Work through the listing below, copying each line that carries the word "operation".
_ _ _ _
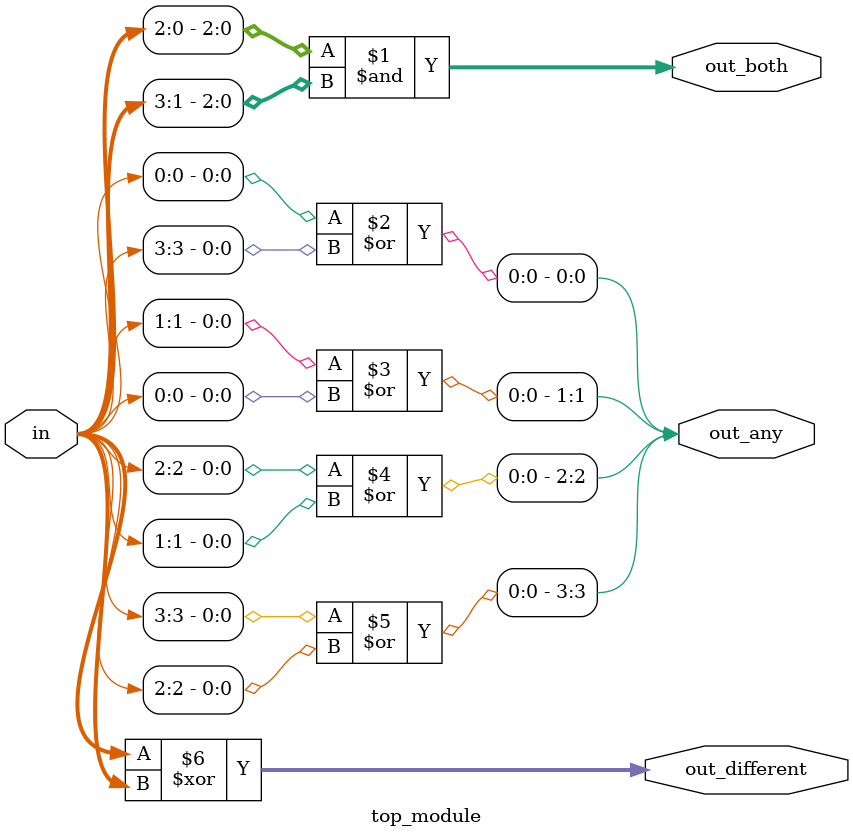
<source format=sv>
module top_module (
    input [3:0] in,
    output [2:0] out_both,
    output [3:0] out_any,
    output [3:0] out_different
);
    // Assign bitwise AND operation
    assign out_both = in[2:0] & in[3:1];
    
    // Assign bitwise OR operation
    assign out_any = { (in[3] | in[2]), (in[2] | in[1]), (in[1] | in[0]), (in[0] | in[3]) }; 

    // Assign bitwise XOR operation
    assign out_different = in ^ { in[3:1], in[0] };
endmodule

</source>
_ _ _ _
-- RESPONSE FOR THIS EXERCISE --
    // Assign bitwise AND operation
    // Assign bitwise OR operation
    // Assign bitwise XOR operation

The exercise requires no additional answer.